Haben Sie selbst auch schon mal finanzielle Fehler gemacht? Wenn ja, welche?
Ja, selbstverständlich, aber die waren zum Glück nie groß: Ich habe z. B. Dinge gekauft, die ich nicht gebraucht habe, die mich nicht glücklich gemacht haben oder Aktien zur falschen Zeit gekauft oder z. B. Bitcoin zur falschen Zeit verkauft. Es gehört dazu, Fehler zu machen, die Frage ist, ob man daraus etwas lernt.
Wie können Frauen trotz niedrigerer Einkommen und unbezahlter Arbeit finanzielle Sicherheit aufbauen?

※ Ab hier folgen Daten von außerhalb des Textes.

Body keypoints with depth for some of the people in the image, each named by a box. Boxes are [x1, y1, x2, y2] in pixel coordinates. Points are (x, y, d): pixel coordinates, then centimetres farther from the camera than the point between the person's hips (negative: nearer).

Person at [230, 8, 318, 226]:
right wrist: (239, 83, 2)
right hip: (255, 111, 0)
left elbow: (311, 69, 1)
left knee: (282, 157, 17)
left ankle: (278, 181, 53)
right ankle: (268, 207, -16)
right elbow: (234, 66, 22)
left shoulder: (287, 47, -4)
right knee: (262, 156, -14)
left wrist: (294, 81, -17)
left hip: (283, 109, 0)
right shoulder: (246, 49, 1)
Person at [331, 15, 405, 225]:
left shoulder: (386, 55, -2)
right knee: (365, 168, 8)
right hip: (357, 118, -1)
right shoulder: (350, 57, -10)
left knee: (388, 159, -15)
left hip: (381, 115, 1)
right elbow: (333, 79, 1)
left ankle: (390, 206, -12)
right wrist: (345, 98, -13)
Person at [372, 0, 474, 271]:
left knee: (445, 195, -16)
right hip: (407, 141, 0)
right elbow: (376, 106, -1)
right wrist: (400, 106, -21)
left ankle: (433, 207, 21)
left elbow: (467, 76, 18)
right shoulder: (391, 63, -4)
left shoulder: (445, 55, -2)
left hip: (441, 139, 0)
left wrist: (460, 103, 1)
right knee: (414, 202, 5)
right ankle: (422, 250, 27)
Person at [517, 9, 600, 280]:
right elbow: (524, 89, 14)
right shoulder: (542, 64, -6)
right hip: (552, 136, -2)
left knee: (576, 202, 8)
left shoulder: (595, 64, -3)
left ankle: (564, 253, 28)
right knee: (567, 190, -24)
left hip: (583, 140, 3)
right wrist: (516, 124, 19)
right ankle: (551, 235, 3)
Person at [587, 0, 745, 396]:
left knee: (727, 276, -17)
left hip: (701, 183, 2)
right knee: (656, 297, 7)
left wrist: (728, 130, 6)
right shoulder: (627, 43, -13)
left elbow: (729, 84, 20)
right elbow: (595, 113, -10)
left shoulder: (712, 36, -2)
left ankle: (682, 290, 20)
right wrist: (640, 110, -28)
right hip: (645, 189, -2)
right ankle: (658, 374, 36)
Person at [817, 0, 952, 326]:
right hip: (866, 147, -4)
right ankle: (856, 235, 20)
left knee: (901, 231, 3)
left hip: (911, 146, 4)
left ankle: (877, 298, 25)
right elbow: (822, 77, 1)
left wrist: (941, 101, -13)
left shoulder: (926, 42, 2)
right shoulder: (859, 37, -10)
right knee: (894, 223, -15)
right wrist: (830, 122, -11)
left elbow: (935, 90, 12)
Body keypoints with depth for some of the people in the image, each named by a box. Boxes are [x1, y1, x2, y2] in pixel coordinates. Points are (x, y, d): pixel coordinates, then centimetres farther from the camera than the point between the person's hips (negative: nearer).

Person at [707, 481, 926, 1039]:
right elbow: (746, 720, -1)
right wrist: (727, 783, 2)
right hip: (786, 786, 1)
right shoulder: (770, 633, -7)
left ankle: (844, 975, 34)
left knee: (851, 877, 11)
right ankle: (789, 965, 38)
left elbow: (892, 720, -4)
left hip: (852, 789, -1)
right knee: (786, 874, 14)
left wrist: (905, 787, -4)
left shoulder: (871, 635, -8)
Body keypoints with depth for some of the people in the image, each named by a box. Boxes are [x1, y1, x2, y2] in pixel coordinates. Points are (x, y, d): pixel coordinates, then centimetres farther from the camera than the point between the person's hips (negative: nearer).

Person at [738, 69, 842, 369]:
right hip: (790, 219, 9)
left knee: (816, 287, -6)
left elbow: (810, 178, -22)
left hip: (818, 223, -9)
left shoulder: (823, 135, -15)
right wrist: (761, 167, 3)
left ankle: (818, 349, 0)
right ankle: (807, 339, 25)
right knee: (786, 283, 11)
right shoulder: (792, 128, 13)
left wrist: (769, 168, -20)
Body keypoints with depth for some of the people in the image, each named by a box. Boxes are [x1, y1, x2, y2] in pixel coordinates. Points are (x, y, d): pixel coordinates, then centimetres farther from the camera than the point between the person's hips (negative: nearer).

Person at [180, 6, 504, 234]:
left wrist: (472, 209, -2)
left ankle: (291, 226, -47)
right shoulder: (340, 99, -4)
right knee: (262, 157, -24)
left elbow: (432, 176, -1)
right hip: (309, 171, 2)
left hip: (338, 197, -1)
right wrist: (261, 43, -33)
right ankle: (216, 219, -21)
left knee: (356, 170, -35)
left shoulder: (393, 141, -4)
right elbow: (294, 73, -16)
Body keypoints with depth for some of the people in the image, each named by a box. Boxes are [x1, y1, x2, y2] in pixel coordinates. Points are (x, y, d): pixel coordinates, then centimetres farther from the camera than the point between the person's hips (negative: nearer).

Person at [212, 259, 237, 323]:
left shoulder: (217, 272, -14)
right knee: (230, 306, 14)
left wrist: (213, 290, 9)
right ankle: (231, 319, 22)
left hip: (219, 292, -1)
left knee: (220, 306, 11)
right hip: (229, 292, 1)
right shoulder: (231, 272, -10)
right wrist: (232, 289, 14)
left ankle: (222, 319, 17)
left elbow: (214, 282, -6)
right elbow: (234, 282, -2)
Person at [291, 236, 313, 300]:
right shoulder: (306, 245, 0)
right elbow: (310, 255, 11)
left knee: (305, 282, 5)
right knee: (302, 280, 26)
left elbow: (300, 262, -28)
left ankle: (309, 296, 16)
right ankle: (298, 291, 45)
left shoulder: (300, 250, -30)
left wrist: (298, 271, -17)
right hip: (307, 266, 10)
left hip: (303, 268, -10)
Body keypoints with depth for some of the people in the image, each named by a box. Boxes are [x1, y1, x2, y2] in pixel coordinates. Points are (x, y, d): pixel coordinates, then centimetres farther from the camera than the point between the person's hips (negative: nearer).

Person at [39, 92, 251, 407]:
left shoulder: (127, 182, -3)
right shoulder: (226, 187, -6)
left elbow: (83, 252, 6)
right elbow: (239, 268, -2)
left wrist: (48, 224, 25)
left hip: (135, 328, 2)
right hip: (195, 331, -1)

Dies hängt sehr von der individuellen Situation und den jeweiligen Betreuungserfordernissen ab. In jedem Fall aber sollte Frau für sich einstehen und das Thema finanzielle Sicherheit auch in einer Partnerschaft ansprechen. Themen wie Pensionssplitting oder Aufteilung der unbezahlten Arbeit wären konkrete Beispiele. Bei Statistik Austria kann man zum Thema Gender-Pay-Gap und Hausarbeit nachlesen, dass die Hausarbeit in Paarhaushalten auch dann zu mehr als 50 % von Frauen übernommen wird, wenn das Erwerbsausmaß der Frau höher ist als jenes des Partners!
Welche finanziellen Strategien sollten Frauen in ihrem Leben umsetzen, um Altersarmut zu vermeiden?
Wichtig ist, nicht mit Angst in die Zukunft zu blicken, sondern Vertrauen in die eigenen Fähigkeiten zu entwickeln. Eigenständig Geld zu verdienen bzw. für sich sorgen zu können, ist eine sehr wertvolle Ressource. Eine gute Strategie wäre daher, in die eigene Bildung zu investieren, zusätzliche Fähigkeiten zu erlernen. Angesichts der prognostizierten demografischen Entwicklung werden Ältere in zunehmendem Ausmaß auf dem Arbeitsmarkt gebraucht werden. Wenn man dann etwas kann, was man noch dazu gerne tut, kann Zuverdienst im Alter auch als durchaus bereichernd empfunden werden.
Welche praktischen Tipps haben Sie für Frauen, die mit der Planung ihrer finanziellen Zukunft gerade erst beginnen?
Wichtig ist, in sich selbst und die eigenen Fähigkeiten zu vertrauen. Freude daran zu entwickeln, sich laufend weiterzubilden und sich selbst gut kennenzulernen. Wenn man sich seiner Stärken bewusst ist und weiß, was man gut kann und gerne tut, dann kann man Chancen nutzen, wenn sie sich bieten. Das gilt sowohl für das Erwerbsleben als auch für das Investieren.